Serious historians do not just toss out "contradictory information" - at least without good cause (such as corroboration of a differing view from other sources etc; contradictory physical evidence and so on). How is this "policed" or audited - by peer review - the accolades or brickbats of others considered able to express an expert view.
That is why those "revisionist" on subjects like the Holy Blood and the Holy Grail, the age of the Sphinx, the purpose of the pyramids and similar modern hypotheses that are rejected by the professionals get so angry when their theories are belittled or rejected because they do not fit the conventional wisdom.
That accepted approach/interpretation has been built up over the lifetimes of many writers and academics and may not be perfect (it can never be that)
but which does have a general acceptance among those qualified to judge because of their exposure to the evidence and their own works (foot-noted and solidly evidence based.
The comment also misunderstands the intent of history. We are not seeking some "truth" that can be recreated - all history is always about interpretation and always says more about US than about the past. Thus to say, it is about trying to "make sense of bits of contradictory information as best we can, until another source turns up" might be literally true but suggests a haphazard and careless process.
I have been reading about JtR for around 40 years now. Ripperology has begun, in the last 20 years or so to throw off the charlatans like Stephen Knight (who promoted "facts" even knowing their falsehood) and journalistic fabulists like Donald McCormick and replace them by serious historians.
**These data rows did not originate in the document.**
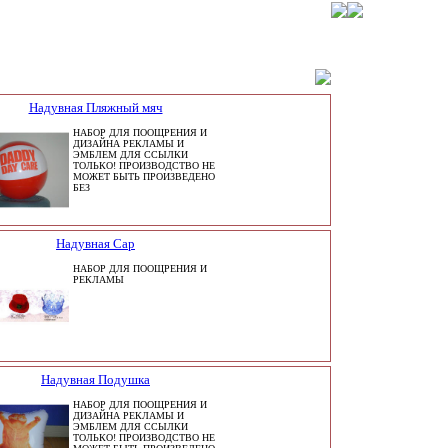
Надувная Пляжный мяч
НАБОР ДЛЯ ПООЩРЕНИЯ И
ДИЗАЙНА РЕКЛАМЫ И
ЭМБЛЕМ ДЛЯ ССЫЛКИ
ТОЛЬКО! ПРОИЗВОДСТВО НЕ
МОЖЕТ БЫТЬ ПРОИЗВЕДЕНО
БЕЗ
Надувная Cap
НАБОР ДЛЯ ПООЩРЕНИЯ И
РЕКЛАМЫ
Надувная Подушка
НАБОР ДЛЯ ПООЩРЕНИЯ И
ДИЗАЙНА РЕКЛАМЫ И
ЭМБЛЕМ ДЛЯ ССЫЛКИ
ТОЛЬКО! ПРОИЗВОДСТВО НЕ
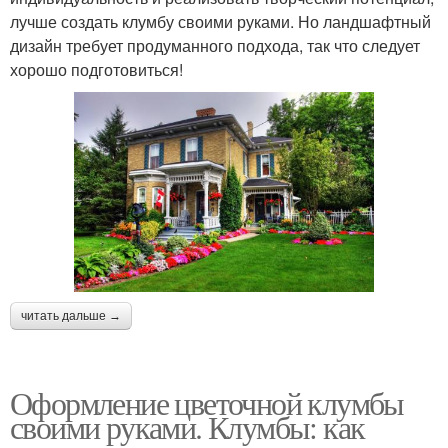
лучше создать клумбу своими руками. Но ландшафтный
дизайн требует продуманного подхода, так что следует
хорошо подготовиться!
читать дальше →
Оформление цветочной клумбы
своими руками. Клумбы: как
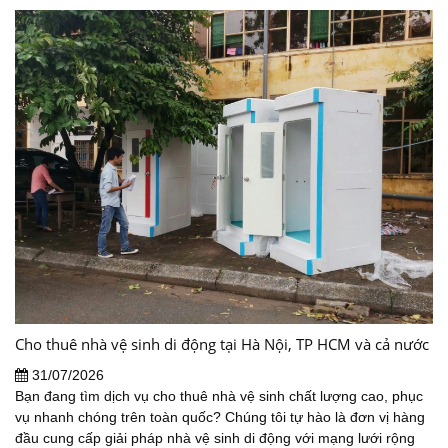
Cho thuê nhà vệ sinh di động tại Hà Nội, TP HCM và cả nước
31/07/2026
Bạn đang tìm dịch vụ cho thuê nhà vệ sinh chất lượng cao, phục
vụ nhanh chóng trên toàn quốc? Chúng tôi tự hào là đơn vị hàng
đầu cung cấp giải pháp nhà vệ sinh di động với mạng lưới rộng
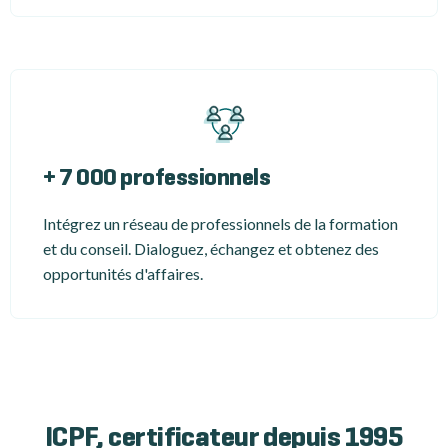
+ 7 000 professionnels
Intégrez un réseau de professionnels de la formation
et du conseil. Dialoguez, échangez et obtenez des
opportunités d'affaires.
ICPF, certificateur depuis 1995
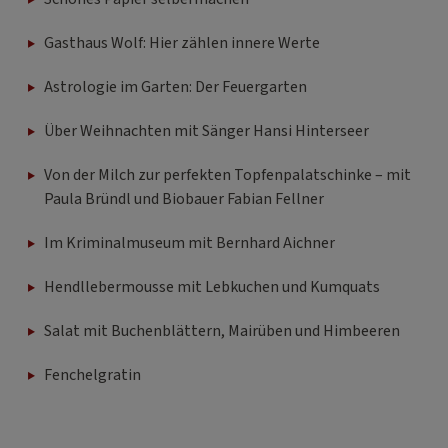
Gasthaus Wolf: Hier zählen innere Werte
Astrologie im Garten: Der Feuergarten
Über Weihnachten mit Sänger Hansi Hinterseer
Von der Milch zur perfekten Topfenpalatschinke – mit
Paula Bründl und Biobauer Fabian Fellner
Im Kriminalmuseum mit Bernhard Aichner
Hendllebermousse mit Lebkuchen und Kumquats
Salat mit Buchenblättern, Mairüben und Himbeeren
Fenchelgratin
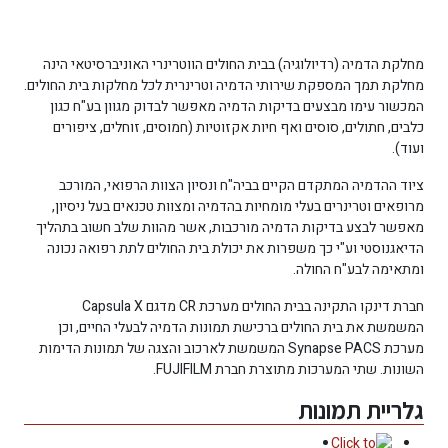
מחלקת הדמיה (רדיולוגיה) בבית החולים הווטרינרי האוניברסיטאי הינה
מחלקת תמך המספקת שירותי הדמיה וטרינרית לכל מחלקות בית החולים.
המכשור עימו מבצעים בדיקות הדמיה מאפשר לבדוק מגוון בע"ח כגון
כלבים, חתולים, סוסים ואף חיות אקזוטיות (חמוסים, זוחלים, ציפורים
ועוד).
ציוד ההדמיה המתקדם הקיים בביה"ח ונסיון הצוות הרפואי, המורכב
מרופאים וטרינרים בעלי מומחיות בהדמיה ומצוות טכנאים בעל ניסיון,
מאפשר לבצע בדיקות הדמיה מורכבות, אשר מהוות שלב חשוב בתהליך
הדיאגנוסטי וע"י כך משפרות את יכולת בית החולים לתת רפואה נכונה
ומתאימה לבע"ח החולה.
חברת דינקו התקינה בבית החולים מערכת CR מדגם Capsula X
המשמשת את בית החולים ברכישת תמונות הדמיה לבעלי החיים, וכן
מערכת Synapse PACS המשמשת לארכוב והצגה של תמונות הדימות
השונות. שתי המערכות מתוצרת חברת FUJIFILM.
גלריית תמונות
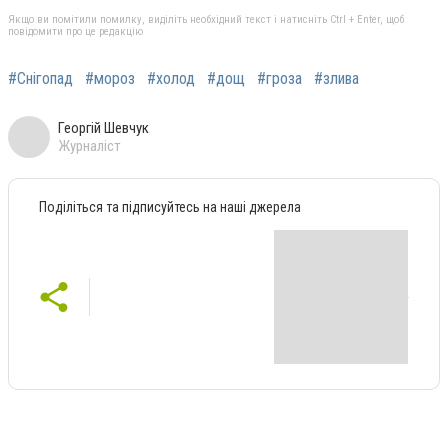
Якщо ви помітили помилку, виділіть необхідний текст і натисніть Ctrl + Enter, щоб
повідомити про це редакцію
#Снігопад
#мороз
#холод
#дощ
#гроза
#злива
Георгій Шевчук
Журналіст
Поділіться та підписуйтесь на наші джерела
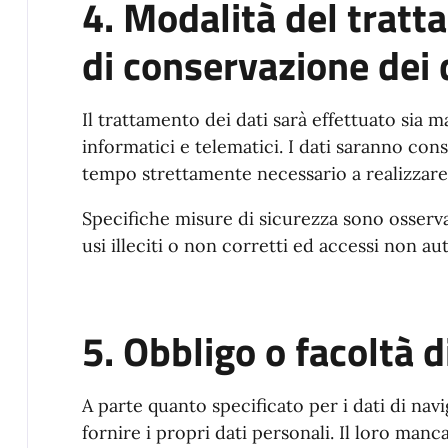
4. Modalità del trat
di conservazione dei 
Il trattamento dei dati sarà effettuato sia 
informatici e telematici. I dati saranno conse
tempo strettamente necessario a realizzare le
Specifiche misure di sicurezza sono osservat
usi illeciti o non corretti ed accessi non aut
5. Obbligo o facoltà di
A parte quanto specificato per i dati di navi
fornire i propri dati personali. Il loro m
I would rate Messrs Begg, Evans, Rumbelow, Fido Sugden and some others (I think Robert Clack, and Philip Hutchinson deserve a mention for their work on London), as first rate, relying on good sources, weighting them in a consistent way, sorting out the wheat and the chaff of fact and fiction and I believe moving us forward in a major way.
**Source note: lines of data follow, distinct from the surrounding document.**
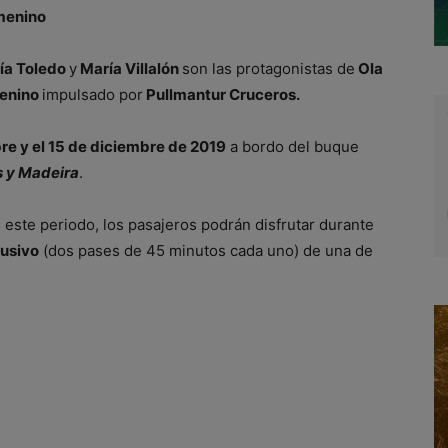
emenino
ía Toledo
y
María Villalón
son las protagonistas de
Ola
menino
impulsado por
Pullmantur Cruceros.
e y el 15 de diciembre de 2019
a bordo del buque
s y Madeira
.
este periodo, los pasajeros podrán disfrutar durante
lusivo
(dos pases de 45 minutos cada uno) de una de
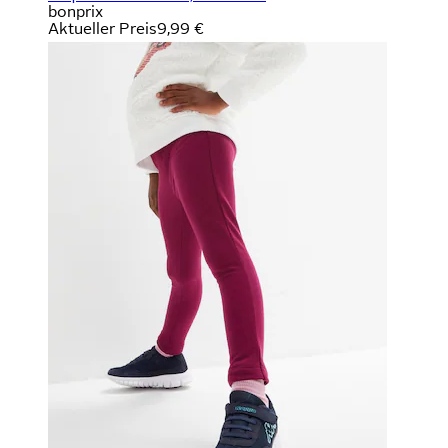
bonprix
Aktueller Preis
9,99 €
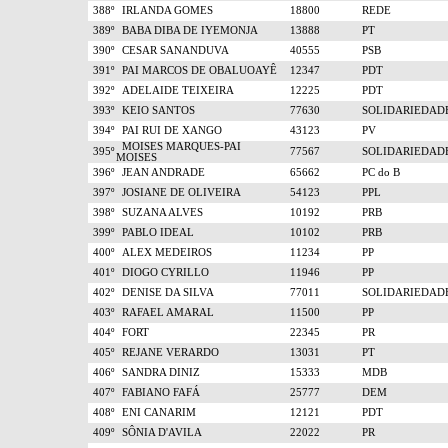
388º
IRLANDA GOMES
18800
REDE
389º
BABA DIBA DE IYEMONJA
13888
PT
390º
CESAR SANANDUVA
40555
PSB
391º
PAI MARCOS DE OBALUOAYÊ
12347
PDT
392º
ADELAIDE TEIXEIRA
12225
PDT
393º
KEIO SANTOS
77630
SOLIDARIEDAD
394º
PAI RUI DE XANGO
43123
PV
MOISES MARQUES-PAI
395º
77567
SOLIDARIEDAD
MOISES
396º
JEAN ANDRADE
65662
PC do B
397º
JOSIANE DE OLIVEIRA
54123
PPL
398º
SUZANA ALVES
10192
PRB
399º
PABLO IDEAL
10102
PRB
400º
ALEX MEDEIROS
11234
PP
401º
DIOGO CYRILLO
11946
PP
402º
DENISE DA SILVA
77011
SOLIDARIEDAD
403º
RAFAEL AMARAL
11500
PP
404º
FORT
22345
PR
405º
REJANE VERARDO
13031
PT
406º
SANDRA DINIZ
15333
MDB
407º
FABIANO FAFÁ
25777
DEM
408º
ENI CANARIM
12121
PDT
409º
SÔNIA D'AVILA
22022
PR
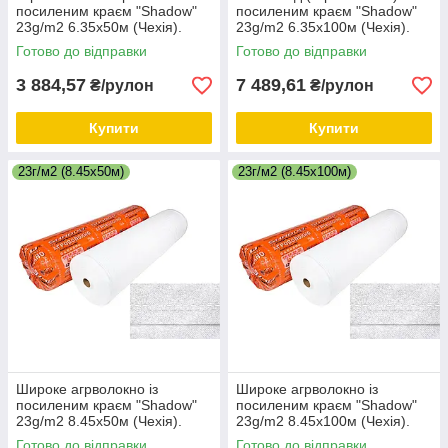
посиленим краєм "Shadow"
посиленим краєм "Shadow"
23g/m2 6.35х50м (Чехія).
23g/m2 6.35х100м (Чехія).
Біле.
Біле.
Готово до відправки
Готово до відправки
3 884,57
7 489,61
₴/рулон
₴/рулон
Купити
Купити
23г/м2 (8.45х50м)
23г/м2 (8.45х100м)
Широке агрволокно із
Широке агрволокно із
посиленим краєм "Shadow"
посиленим краєм "Shadow"
23g/m2 8.45х50м (Чехія).
23g/m2 8.45х100м (Чехія).
Біле.
Біле.
Готово до відправки
Готово до відправки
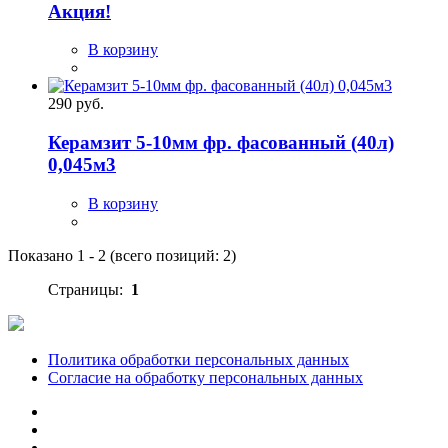
Акция!
В корзину
290 руб.
Керамзит 5-10мм фр. фасованный (40л)
0,045м3
В корзину
Показано
1
-
2
(всего позиций:
2
)
Страницы:
1
Политика обработки персональных данных
Согласие на обработку персональных данных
I think it is a good thing that the "suspect-based" theories that crop up from time to time are treated with some scorn here on Casebook - the Barnardos, Dodgsons, Clarences and Sickerts may sell books but do not pass muster to the informed. Rob House's new study of Kosminski was interesting to me in that it simply accepted him as a "contemporary suspect" but used its energies on bringing light into the dark places of his Polish background, the family, conditions in East End sweatshops etc. That helps everyone, and I for one am grateful for the enormous labours that Mr House and the others I have mentioned above put in to all our benefits.
Sorry to rant on about what is probably a minor point, but - in my view at least - these things are important.